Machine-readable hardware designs

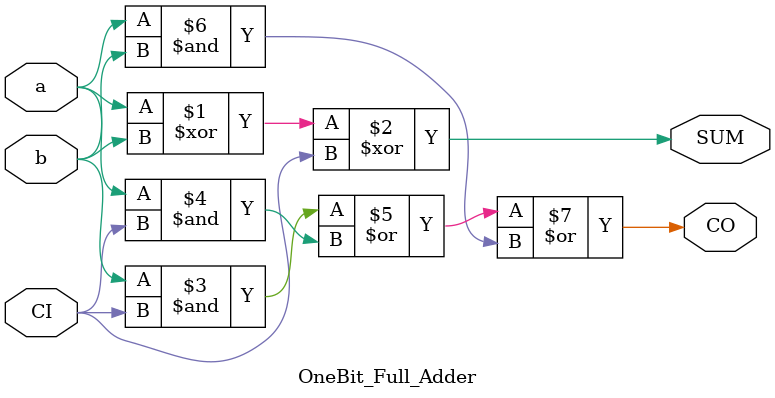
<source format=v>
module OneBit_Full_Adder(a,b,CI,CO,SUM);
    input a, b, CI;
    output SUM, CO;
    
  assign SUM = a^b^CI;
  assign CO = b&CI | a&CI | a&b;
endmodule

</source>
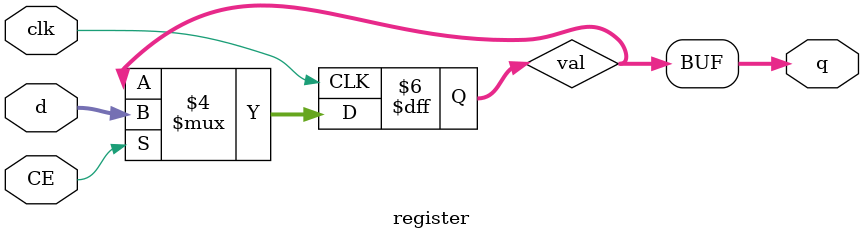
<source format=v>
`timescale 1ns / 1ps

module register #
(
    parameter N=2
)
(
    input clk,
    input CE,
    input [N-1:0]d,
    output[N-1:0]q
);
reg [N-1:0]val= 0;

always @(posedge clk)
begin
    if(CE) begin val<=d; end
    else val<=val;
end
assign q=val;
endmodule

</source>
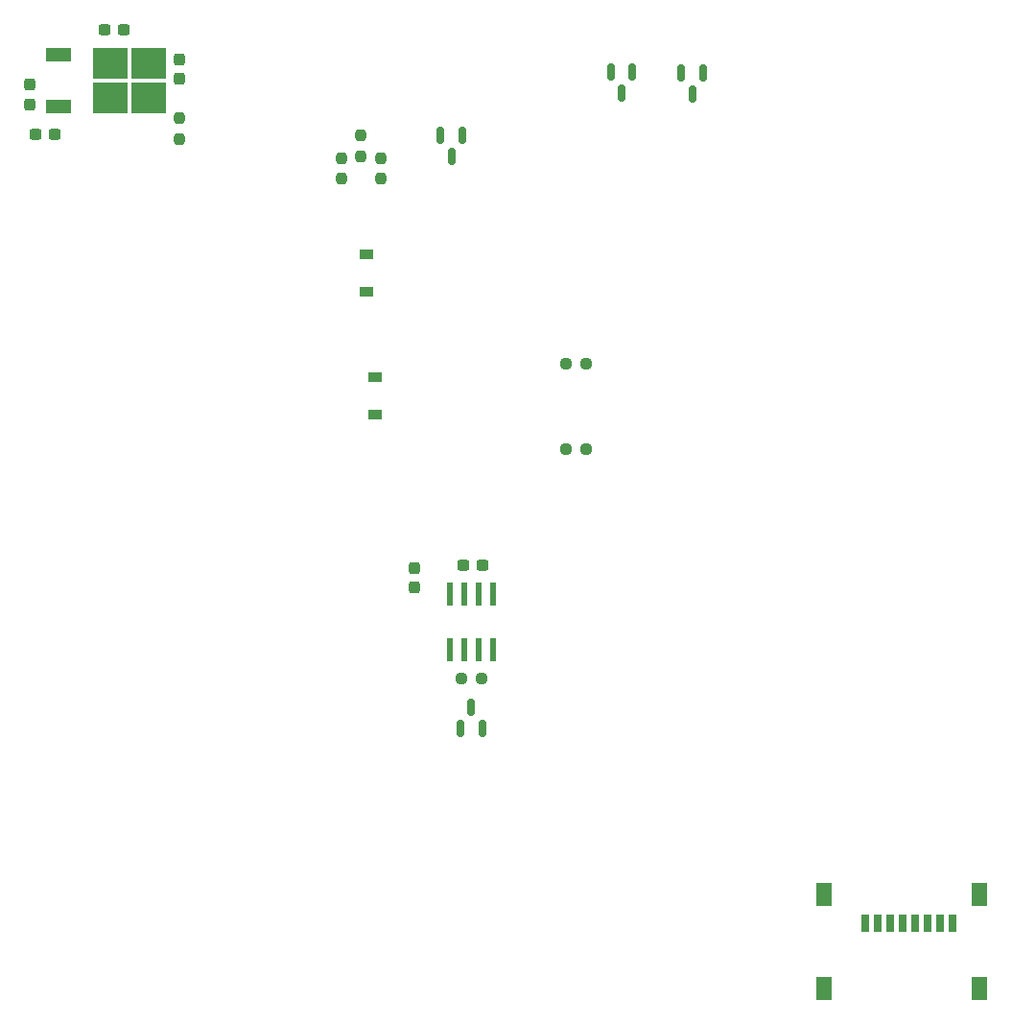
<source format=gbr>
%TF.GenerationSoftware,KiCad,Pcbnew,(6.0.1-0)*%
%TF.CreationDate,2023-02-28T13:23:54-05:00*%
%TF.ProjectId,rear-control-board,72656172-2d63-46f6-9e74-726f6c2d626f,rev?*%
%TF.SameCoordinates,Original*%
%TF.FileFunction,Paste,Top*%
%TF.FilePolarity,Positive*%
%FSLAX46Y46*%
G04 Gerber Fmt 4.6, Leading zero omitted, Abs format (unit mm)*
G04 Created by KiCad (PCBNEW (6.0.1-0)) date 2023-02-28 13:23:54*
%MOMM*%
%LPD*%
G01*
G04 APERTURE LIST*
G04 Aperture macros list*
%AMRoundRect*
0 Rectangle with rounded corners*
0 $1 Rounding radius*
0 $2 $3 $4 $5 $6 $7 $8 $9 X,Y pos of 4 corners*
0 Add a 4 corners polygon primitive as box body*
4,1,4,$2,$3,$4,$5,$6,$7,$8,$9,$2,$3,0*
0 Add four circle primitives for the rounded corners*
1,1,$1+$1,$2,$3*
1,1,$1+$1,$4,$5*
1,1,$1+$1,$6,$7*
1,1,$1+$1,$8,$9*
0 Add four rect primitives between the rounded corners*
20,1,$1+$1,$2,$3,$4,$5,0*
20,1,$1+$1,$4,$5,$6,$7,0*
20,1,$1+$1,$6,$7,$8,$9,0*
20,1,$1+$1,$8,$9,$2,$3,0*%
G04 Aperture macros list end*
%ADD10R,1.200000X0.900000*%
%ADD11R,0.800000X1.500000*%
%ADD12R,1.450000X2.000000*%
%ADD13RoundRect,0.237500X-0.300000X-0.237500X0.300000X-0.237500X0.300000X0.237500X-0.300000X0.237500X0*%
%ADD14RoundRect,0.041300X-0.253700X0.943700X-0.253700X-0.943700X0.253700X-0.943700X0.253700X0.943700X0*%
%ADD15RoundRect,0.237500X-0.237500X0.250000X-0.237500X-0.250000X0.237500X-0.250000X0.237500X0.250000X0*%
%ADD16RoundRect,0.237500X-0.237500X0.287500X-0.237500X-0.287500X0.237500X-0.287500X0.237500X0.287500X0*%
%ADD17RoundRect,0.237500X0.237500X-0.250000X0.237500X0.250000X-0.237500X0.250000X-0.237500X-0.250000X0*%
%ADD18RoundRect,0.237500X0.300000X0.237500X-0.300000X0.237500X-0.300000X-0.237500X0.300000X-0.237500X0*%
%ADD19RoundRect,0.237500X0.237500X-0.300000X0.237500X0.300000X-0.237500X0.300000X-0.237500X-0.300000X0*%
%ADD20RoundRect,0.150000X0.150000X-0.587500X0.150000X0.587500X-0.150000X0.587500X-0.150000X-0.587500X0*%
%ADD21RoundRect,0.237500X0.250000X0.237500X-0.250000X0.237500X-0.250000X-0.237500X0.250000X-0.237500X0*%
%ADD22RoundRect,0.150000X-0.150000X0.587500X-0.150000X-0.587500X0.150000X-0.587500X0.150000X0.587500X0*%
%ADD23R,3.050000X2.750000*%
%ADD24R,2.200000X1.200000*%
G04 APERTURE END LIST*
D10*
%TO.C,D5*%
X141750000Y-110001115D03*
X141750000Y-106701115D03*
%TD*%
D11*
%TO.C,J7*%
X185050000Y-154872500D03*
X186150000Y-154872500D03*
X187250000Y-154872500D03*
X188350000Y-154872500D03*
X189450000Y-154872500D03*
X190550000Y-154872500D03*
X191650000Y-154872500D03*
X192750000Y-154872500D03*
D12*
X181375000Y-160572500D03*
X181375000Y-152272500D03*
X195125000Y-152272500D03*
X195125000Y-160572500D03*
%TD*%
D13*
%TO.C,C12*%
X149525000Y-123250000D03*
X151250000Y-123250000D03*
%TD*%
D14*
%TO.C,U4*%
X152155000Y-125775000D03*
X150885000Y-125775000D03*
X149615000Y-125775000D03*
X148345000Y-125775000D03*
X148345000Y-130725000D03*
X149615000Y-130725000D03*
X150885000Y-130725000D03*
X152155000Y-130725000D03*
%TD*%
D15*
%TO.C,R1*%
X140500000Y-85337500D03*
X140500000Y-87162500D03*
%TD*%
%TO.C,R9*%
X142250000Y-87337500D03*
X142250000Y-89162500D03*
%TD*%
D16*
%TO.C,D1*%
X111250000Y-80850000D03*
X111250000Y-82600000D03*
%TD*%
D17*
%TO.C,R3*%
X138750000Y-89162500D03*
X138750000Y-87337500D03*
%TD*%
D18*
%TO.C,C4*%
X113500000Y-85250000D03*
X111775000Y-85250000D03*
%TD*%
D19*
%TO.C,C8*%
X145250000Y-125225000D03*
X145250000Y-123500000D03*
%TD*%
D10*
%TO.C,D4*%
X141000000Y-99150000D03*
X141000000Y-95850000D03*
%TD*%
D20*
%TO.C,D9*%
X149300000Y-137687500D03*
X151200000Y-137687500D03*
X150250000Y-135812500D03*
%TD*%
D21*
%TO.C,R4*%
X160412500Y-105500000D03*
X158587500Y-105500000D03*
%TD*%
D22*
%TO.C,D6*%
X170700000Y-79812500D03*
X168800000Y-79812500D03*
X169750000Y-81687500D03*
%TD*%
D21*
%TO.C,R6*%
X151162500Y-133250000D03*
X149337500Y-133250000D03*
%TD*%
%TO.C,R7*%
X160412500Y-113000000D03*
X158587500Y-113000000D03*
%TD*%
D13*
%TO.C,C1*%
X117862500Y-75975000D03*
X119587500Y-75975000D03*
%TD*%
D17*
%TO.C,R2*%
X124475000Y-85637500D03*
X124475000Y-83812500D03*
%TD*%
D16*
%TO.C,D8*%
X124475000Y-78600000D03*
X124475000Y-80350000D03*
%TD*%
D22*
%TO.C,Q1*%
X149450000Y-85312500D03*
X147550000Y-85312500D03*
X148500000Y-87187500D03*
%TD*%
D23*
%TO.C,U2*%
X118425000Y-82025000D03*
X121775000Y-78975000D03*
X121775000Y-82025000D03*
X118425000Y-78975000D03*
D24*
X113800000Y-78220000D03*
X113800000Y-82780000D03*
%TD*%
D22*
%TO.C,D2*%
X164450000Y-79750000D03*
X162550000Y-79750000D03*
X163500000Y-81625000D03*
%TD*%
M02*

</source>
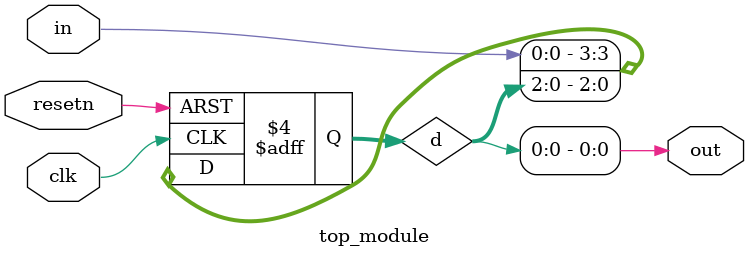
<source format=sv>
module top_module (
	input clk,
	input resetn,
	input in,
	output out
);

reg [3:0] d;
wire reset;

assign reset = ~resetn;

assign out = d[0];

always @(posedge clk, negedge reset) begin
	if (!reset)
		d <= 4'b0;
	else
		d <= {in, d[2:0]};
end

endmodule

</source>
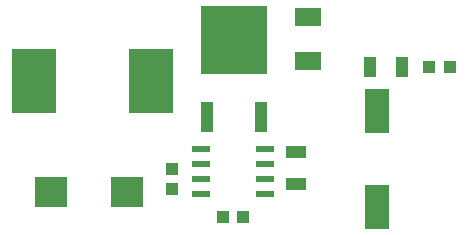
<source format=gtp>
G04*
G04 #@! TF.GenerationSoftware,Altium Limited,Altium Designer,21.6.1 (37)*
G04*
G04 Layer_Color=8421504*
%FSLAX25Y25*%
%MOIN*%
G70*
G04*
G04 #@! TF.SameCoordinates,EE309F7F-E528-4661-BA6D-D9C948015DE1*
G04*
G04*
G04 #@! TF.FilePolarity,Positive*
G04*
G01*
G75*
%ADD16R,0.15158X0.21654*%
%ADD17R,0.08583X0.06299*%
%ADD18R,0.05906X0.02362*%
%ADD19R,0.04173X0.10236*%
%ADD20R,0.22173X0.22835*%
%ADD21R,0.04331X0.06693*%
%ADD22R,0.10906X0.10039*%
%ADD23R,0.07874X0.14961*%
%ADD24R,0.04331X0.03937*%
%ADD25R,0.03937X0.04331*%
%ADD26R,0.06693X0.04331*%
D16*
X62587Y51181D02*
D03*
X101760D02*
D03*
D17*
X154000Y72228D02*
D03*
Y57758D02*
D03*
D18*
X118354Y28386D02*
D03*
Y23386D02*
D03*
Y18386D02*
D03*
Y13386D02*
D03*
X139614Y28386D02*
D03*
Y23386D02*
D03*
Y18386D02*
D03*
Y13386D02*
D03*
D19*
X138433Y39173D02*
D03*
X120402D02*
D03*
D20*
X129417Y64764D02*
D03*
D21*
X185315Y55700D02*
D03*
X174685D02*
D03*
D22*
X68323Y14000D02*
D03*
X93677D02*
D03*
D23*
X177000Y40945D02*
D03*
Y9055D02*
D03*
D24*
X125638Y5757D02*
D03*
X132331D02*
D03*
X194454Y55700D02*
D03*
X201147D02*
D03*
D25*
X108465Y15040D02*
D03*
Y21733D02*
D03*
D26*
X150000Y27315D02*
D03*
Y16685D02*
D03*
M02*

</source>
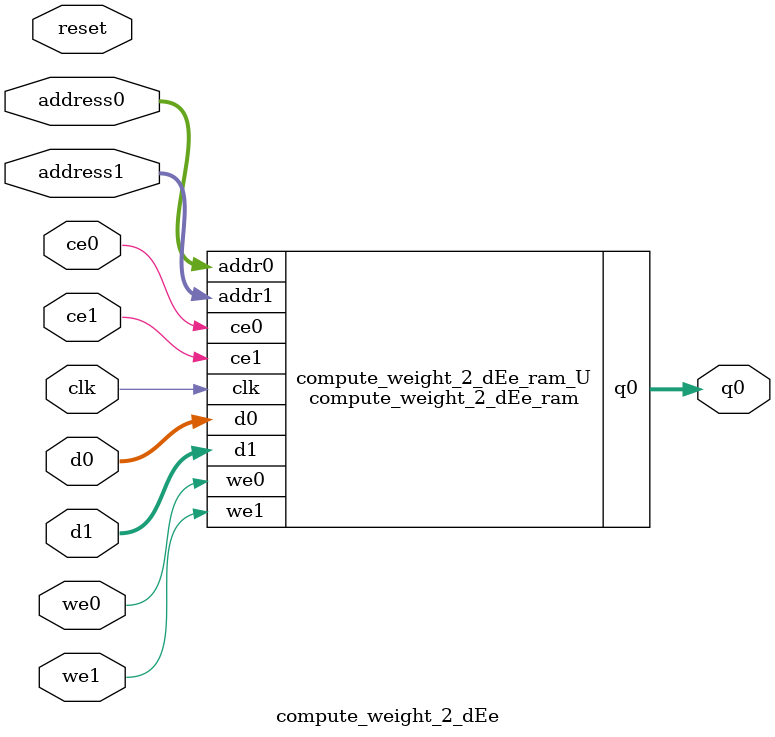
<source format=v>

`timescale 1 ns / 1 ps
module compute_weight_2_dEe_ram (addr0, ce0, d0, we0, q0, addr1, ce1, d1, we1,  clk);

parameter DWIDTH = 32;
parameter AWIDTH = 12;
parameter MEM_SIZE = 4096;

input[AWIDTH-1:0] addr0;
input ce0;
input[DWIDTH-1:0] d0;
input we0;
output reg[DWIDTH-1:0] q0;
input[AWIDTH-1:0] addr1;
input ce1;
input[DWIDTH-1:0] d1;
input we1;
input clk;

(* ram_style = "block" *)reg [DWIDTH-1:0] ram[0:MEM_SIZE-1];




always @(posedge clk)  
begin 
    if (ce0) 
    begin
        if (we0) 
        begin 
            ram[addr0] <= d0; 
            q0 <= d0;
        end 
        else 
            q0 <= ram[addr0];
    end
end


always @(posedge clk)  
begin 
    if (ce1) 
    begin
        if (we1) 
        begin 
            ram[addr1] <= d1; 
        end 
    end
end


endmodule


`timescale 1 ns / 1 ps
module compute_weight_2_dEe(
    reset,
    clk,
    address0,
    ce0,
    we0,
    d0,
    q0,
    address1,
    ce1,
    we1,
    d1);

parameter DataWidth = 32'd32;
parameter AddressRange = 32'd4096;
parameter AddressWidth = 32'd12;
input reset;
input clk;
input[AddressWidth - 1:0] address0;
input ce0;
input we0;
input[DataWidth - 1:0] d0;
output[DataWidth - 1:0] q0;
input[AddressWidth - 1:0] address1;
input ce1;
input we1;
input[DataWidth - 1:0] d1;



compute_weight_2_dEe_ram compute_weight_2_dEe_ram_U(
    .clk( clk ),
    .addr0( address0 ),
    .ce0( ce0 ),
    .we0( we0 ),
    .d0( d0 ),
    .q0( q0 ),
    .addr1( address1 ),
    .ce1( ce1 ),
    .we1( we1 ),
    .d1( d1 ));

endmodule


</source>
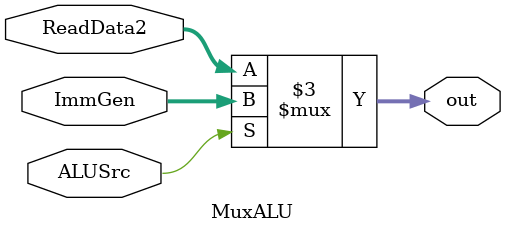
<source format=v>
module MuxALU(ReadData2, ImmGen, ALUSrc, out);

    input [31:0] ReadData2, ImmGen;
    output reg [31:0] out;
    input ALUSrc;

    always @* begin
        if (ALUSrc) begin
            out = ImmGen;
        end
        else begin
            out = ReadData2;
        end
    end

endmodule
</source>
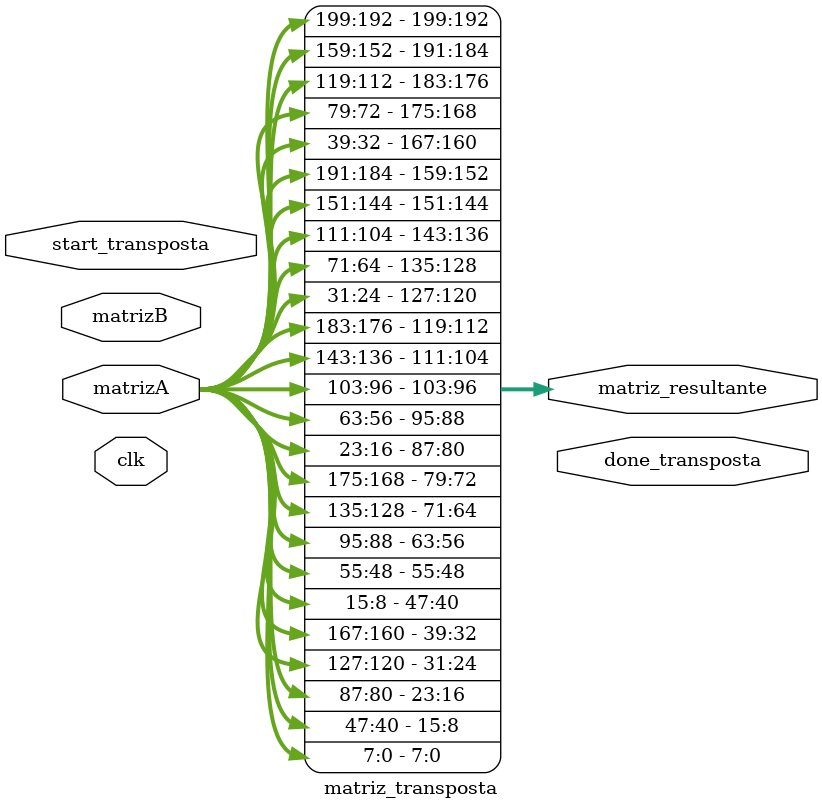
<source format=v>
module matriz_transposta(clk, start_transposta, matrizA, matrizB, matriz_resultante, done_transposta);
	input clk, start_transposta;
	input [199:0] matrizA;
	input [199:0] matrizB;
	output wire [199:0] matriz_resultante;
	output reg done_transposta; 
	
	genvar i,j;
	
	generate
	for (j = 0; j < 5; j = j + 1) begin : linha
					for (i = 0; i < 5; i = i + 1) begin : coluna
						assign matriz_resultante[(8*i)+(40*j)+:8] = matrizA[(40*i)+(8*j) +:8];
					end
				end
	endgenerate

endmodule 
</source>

» Task instructions: Using the entries above, find all lines with "assign". Copy them.

» Written reply:
  assign SUM = a^b^CI;
  assign CO = b&CI | a&CI | a&b;
assign q=val;
assign reset = ~resetn;
assign out = d[0];
						assign matriz_resultante[(8*i)+(40*j)+:8] = matrizA[(40*i)+(8*j) +:8];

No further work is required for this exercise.